> _WHAT IS NEEDED_:
Copy exactly the lines from the first line of the records below through the line containing "focal_mm: 4.24", including both, and nothing else.
BEGIN ENTRIES SUPPLIED
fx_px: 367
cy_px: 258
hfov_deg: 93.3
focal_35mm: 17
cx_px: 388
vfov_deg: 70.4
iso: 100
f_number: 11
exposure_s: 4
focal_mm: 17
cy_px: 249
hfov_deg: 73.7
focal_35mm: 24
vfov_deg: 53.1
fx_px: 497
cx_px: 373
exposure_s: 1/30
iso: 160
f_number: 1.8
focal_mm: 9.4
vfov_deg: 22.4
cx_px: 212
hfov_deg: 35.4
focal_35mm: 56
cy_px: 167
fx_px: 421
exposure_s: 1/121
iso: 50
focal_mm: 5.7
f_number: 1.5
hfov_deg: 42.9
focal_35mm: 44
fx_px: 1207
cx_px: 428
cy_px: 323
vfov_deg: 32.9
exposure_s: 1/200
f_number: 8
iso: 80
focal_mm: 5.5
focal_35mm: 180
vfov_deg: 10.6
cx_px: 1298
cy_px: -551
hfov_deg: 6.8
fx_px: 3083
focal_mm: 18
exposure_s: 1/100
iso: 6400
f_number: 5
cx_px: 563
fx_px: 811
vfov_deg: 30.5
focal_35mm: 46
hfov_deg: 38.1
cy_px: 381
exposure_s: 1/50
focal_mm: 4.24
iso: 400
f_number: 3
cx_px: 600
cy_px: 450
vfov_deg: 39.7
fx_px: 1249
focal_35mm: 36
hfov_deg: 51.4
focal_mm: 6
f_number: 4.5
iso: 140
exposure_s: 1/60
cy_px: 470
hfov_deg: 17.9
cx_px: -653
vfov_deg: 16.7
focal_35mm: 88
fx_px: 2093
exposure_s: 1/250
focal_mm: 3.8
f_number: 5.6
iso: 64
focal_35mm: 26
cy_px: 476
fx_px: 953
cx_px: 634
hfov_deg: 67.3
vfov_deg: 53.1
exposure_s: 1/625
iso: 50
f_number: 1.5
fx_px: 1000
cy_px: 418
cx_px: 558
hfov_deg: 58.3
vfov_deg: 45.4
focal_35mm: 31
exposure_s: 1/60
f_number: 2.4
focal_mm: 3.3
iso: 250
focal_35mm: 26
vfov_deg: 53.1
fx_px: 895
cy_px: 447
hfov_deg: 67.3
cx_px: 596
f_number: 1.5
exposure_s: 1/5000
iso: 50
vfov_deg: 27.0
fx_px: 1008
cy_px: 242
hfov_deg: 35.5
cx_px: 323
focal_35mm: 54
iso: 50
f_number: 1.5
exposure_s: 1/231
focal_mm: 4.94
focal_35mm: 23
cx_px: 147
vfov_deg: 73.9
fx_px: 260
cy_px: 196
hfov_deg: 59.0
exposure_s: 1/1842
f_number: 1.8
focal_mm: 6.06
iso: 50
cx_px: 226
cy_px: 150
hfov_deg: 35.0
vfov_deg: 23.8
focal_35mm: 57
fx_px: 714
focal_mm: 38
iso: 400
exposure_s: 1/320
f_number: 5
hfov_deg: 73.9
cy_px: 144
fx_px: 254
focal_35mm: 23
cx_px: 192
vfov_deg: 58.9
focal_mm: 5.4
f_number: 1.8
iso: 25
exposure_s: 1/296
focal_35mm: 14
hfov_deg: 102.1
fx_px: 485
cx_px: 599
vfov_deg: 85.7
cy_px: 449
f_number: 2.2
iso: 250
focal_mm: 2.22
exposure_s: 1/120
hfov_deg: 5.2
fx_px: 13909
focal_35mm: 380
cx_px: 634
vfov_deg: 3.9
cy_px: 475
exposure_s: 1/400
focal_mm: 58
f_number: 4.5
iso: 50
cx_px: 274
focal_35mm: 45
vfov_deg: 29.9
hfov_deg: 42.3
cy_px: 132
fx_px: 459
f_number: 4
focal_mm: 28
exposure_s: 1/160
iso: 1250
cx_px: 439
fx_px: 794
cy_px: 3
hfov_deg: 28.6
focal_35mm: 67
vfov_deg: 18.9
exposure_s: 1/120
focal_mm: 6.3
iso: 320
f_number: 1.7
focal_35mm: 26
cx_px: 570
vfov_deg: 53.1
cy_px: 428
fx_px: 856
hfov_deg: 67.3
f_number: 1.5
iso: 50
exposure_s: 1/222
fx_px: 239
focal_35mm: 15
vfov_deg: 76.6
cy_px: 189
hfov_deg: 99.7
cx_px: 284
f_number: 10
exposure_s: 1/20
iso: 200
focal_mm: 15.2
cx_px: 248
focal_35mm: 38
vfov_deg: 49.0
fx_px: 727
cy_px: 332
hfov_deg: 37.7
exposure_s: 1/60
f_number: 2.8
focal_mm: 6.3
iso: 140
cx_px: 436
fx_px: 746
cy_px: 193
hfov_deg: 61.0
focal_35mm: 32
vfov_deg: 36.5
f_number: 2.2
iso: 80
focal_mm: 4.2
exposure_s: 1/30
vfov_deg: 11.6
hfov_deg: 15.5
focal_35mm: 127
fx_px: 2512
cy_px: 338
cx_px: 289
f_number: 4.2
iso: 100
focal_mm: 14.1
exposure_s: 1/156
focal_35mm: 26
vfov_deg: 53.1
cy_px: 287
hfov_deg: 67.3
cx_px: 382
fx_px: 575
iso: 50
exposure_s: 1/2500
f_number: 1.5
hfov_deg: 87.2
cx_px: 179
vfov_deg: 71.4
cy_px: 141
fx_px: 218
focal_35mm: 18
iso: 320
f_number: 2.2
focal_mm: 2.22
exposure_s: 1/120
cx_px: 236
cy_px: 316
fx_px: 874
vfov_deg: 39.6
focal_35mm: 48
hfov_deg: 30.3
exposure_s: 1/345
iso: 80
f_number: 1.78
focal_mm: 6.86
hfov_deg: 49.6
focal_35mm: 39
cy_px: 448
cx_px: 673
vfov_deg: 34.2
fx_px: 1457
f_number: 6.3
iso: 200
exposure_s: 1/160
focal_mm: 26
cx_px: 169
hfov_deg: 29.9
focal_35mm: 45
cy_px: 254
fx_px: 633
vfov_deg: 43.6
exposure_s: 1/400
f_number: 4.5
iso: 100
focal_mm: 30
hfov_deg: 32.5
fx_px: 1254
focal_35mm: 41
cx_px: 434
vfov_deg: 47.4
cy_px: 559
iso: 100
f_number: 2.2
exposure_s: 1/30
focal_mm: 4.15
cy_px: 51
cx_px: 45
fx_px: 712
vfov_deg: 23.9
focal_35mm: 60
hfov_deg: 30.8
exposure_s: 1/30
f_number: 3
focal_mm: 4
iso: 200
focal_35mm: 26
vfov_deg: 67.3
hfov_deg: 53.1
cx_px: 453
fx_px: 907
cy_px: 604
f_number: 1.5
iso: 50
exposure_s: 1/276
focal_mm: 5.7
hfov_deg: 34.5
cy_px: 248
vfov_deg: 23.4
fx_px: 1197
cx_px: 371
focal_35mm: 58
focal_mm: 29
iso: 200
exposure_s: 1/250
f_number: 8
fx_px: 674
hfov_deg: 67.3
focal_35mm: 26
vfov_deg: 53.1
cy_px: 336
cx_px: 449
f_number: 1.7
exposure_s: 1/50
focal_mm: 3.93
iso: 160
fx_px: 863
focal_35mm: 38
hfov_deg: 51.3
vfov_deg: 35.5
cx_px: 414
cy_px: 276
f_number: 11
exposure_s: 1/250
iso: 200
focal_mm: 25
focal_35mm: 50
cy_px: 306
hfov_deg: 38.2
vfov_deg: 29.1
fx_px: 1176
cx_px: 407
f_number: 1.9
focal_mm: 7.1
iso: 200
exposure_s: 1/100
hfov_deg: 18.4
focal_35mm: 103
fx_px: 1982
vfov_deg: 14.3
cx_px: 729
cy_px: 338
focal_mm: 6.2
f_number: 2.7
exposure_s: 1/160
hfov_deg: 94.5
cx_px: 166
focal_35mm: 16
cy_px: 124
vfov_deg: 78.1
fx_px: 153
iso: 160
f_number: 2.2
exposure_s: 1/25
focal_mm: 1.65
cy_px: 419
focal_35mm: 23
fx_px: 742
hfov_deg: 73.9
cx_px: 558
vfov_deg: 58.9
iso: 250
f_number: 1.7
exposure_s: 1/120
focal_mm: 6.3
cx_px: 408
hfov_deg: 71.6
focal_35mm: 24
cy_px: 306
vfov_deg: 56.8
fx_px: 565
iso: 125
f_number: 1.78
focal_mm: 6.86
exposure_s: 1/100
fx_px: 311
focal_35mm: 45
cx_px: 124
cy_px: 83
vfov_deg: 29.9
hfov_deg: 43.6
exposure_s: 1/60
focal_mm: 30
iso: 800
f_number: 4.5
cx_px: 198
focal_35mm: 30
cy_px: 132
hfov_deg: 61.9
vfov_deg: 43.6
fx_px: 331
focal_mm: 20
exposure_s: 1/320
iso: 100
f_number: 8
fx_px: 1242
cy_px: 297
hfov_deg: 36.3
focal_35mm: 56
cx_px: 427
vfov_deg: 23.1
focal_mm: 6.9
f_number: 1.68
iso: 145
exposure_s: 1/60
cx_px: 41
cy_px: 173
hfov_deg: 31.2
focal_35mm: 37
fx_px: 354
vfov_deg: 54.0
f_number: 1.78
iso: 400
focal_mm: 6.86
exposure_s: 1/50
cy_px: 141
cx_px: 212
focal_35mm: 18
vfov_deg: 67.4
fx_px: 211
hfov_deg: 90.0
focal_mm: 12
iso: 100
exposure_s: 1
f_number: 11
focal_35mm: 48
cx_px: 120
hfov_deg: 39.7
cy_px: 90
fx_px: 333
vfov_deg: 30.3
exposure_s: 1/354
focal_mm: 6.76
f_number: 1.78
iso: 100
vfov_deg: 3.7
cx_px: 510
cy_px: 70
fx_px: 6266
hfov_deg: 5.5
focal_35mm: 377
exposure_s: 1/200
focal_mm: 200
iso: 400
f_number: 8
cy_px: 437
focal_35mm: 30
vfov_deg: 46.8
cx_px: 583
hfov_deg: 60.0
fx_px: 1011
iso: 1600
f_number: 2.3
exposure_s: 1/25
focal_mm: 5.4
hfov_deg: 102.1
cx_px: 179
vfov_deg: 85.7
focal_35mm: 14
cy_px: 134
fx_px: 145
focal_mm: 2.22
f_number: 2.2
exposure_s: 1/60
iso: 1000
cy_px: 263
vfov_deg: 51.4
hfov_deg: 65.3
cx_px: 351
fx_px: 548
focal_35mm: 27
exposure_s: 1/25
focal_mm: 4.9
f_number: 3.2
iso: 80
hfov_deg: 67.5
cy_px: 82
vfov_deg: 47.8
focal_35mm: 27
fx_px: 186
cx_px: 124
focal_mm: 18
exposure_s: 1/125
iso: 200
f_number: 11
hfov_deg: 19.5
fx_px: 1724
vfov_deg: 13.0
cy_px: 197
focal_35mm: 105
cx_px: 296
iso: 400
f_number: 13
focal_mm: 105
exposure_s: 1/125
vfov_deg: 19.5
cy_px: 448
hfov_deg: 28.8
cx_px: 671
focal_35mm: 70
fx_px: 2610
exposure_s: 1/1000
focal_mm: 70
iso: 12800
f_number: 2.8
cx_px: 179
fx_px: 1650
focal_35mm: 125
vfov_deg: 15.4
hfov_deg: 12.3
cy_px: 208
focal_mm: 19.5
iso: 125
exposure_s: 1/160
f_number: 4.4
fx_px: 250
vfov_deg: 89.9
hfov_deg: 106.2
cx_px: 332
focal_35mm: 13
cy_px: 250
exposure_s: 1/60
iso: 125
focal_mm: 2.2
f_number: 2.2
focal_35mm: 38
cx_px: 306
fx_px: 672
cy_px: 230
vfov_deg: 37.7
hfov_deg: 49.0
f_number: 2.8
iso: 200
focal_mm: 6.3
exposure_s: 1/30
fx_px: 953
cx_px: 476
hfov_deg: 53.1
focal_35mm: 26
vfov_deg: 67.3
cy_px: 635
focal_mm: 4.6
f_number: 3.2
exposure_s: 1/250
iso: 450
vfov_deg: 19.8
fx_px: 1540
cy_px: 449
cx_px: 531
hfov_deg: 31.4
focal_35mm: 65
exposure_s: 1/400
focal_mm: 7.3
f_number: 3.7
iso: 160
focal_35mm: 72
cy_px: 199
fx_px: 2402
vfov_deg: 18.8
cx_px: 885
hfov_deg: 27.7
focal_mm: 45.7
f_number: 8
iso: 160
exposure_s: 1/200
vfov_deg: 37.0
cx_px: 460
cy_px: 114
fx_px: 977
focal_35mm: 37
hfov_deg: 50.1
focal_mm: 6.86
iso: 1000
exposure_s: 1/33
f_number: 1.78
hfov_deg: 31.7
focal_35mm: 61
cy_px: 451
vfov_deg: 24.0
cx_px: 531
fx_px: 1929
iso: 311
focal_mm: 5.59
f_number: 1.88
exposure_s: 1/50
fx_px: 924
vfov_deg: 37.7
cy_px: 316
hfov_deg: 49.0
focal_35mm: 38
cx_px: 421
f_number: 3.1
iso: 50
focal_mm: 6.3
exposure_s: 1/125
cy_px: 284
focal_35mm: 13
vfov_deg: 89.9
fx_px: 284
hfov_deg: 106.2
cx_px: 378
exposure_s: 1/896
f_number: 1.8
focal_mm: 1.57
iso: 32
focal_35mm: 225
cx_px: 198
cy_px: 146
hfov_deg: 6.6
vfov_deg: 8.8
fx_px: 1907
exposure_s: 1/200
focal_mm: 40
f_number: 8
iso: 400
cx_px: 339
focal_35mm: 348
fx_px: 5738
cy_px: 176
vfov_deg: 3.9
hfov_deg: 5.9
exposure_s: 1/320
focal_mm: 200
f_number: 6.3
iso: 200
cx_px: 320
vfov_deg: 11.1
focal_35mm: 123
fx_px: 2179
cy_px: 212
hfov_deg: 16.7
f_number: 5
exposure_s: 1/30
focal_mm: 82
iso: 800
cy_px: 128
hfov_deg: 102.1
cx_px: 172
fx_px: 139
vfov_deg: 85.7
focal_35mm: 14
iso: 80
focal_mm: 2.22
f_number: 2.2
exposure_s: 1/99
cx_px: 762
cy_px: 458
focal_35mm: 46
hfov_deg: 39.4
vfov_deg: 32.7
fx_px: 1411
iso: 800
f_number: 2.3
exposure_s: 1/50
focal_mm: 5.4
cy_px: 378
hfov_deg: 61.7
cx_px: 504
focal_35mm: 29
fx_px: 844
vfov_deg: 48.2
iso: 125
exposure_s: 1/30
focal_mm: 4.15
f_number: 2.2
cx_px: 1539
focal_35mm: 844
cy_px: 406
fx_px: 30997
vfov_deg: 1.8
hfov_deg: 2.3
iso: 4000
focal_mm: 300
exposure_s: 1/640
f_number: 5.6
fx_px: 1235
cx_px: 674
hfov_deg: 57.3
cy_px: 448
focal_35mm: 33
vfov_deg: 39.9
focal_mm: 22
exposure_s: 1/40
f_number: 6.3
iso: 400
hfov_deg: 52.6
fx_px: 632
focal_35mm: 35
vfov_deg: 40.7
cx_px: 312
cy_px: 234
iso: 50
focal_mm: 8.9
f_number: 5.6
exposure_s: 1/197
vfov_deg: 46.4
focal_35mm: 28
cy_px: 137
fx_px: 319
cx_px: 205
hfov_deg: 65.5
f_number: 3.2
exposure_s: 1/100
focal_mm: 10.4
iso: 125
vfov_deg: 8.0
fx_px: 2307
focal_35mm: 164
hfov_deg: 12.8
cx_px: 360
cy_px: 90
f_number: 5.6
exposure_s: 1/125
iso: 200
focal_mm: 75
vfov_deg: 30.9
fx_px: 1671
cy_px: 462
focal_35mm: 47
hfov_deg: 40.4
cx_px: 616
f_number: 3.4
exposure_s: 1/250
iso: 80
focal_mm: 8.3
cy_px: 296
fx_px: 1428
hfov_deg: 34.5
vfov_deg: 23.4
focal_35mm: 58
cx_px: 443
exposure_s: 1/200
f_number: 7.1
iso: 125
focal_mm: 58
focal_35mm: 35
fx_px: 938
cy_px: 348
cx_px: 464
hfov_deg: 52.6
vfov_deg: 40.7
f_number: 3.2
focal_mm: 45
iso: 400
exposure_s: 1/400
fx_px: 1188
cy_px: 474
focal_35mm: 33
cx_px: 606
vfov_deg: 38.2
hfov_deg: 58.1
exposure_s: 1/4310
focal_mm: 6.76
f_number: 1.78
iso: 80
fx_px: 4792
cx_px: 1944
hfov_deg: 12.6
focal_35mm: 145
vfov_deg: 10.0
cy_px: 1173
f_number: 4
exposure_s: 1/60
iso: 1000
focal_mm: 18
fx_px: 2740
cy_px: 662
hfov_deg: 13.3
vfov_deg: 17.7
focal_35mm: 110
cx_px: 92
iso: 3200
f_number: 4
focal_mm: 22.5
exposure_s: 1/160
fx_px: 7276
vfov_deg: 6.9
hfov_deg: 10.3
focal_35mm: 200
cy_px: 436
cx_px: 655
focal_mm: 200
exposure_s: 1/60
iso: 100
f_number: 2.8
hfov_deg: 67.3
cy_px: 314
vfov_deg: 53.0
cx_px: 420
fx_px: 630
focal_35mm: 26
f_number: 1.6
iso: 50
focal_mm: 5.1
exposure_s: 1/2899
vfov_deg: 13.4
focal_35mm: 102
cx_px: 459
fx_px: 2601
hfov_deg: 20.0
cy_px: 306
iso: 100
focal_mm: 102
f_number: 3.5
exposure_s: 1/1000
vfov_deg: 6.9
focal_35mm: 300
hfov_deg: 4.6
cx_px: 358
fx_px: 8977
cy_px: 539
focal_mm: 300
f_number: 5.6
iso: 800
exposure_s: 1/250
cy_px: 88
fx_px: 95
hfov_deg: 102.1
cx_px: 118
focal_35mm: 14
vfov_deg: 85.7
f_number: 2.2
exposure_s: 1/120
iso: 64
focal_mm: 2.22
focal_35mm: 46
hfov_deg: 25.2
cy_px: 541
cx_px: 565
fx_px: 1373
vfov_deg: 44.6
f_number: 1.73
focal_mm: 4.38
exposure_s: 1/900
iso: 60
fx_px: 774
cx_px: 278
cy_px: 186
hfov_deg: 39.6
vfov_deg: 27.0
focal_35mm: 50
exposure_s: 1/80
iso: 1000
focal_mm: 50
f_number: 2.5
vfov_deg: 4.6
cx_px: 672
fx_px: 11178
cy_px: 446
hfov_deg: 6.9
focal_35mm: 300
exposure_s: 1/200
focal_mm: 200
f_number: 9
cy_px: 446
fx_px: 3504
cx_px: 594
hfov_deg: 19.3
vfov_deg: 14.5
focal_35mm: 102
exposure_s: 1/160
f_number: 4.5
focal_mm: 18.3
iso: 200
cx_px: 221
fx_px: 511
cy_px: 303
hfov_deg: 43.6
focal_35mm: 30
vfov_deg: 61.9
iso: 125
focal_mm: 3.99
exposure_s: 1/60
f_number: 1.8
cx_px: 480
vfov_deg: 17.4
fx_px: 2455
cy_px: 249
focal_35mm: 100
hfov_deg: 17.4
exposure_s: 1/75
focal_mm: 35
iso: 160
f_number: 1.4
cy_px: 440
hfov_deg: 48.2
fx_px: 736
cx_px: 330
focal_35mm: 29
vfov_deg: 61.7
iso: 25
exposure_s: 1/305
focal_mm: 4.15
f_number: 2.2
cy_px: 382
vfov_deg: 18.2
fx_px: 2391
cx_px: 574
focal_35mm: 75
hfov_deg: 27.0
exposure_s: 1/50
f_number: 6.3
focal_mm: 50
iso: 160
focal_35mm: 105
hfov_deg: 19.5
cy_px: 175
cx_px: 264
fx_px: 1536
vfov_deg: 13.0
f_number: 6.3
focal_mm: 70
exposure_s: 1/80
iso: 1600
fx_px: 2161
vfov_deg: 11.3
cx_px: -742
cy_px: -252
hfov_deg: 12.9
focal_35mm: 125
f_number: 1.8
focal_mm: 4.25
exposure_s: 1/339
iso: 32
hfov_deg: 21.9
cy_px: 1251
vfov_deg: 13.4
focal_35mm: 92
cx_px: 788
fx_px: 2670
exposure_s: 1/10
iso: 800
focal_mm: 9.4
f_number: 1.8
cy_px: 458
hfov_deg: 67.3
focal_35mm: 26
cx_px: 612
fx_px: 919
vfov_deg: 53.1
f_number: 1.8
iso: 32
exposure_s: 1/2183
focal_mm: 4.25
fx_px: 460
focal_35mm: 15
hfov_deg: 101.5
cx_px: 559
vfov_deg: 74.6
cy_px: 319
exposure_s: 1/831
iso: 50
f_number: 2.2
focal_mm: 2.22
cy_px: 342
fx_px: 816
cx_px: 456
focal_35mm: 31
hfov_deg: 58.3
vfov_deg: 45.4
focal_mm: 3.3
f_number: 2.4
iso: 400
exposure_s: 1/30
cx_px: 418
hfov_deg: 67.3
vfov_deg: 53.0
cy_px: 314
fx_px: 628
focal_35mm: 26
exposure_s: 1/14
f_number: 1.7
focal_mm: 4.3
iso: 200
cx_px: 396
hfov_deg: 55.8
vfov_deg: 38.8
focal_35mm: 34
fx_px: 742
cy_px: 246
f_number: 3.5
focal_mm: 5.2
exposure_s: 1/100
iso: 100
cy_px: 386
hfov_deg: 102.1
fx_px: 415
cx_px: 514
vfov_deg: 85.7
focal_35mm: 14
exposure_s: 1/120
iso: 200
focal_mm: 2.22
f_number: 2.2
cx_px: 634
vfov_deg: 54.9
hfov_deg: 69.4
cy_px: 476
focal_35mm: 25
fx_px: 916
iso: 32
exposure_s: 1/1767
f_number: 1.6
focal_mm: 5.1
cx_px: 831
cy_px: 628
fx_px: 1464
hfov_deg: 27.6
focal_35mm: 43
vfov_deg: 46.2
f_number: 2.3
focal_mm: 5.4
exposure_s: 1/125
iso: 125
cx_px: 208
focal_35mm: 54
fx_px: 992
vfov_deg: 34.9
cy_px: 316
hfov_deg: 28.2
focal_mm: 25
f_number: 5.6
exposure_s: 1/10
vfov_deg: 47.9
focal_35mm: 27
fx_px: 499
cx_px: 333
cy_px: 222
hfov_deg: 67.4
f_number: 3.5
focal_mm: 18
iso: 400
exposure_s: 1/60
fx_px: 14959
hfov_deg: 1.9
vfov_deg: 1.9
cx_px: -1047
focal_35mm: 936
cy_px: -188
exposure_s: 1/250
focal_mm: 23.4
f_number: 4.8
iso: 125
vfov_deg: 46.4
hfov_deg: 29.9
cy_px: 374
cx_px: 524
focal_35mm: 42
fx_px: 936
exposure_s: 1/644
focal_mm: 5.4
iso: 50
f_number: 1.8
END ENTRIES SUPPLIED
> _REPLY TO THE TASK_:
fx_px: 367
cy_px: 258
hfov_deg: 93.3
focal_35mm: 17
cx_px: 388
vfov_deg: 70.4
iso: 100
f_number: 11
exposure_s: 4
focal_mm: 17
cy_px: 249
hfov_deg: 73.7
focal_35mm: 24
vfov_deg: 53.1
fx_px: 497
cx_px: 373
exposure_s: 1/30
iso: 160
f_number: 1.8
focal_mm: 9.4
vfov_deg: 22.4
cx_px: 212
hfov_deg: 35.4
focal_35mm: 56
cy_px: 167
fx_px: 421
exposure_s: 1/121
iso: 50
focal_mm: 5.7
f_number: 1.5
hfov_deg: 42.9
focal_35mm: 44
fx_px: 1207
cx_px: 428
cy_px: 323
vfov_deg: 32.9
exposure_s: 1/200
f_number: 8
iso: 80
focal_mm: 5.5
focal_35mm: 180
vfov_deg: 10.6
cx_px: 1298
cy_px: -551
hfov_deg: 6.8
fx_px: 3083
focal_mm: 18
exposure_s: 1/100
iso: 6400
f_number: 5
cx_px: 563
fx_px: 811
vfov_deg: 30.5
focal_35mm: 46
hfov_deg: 38.1
cy_px: 381
exposure_s: 1/50
focal_mm: 4.24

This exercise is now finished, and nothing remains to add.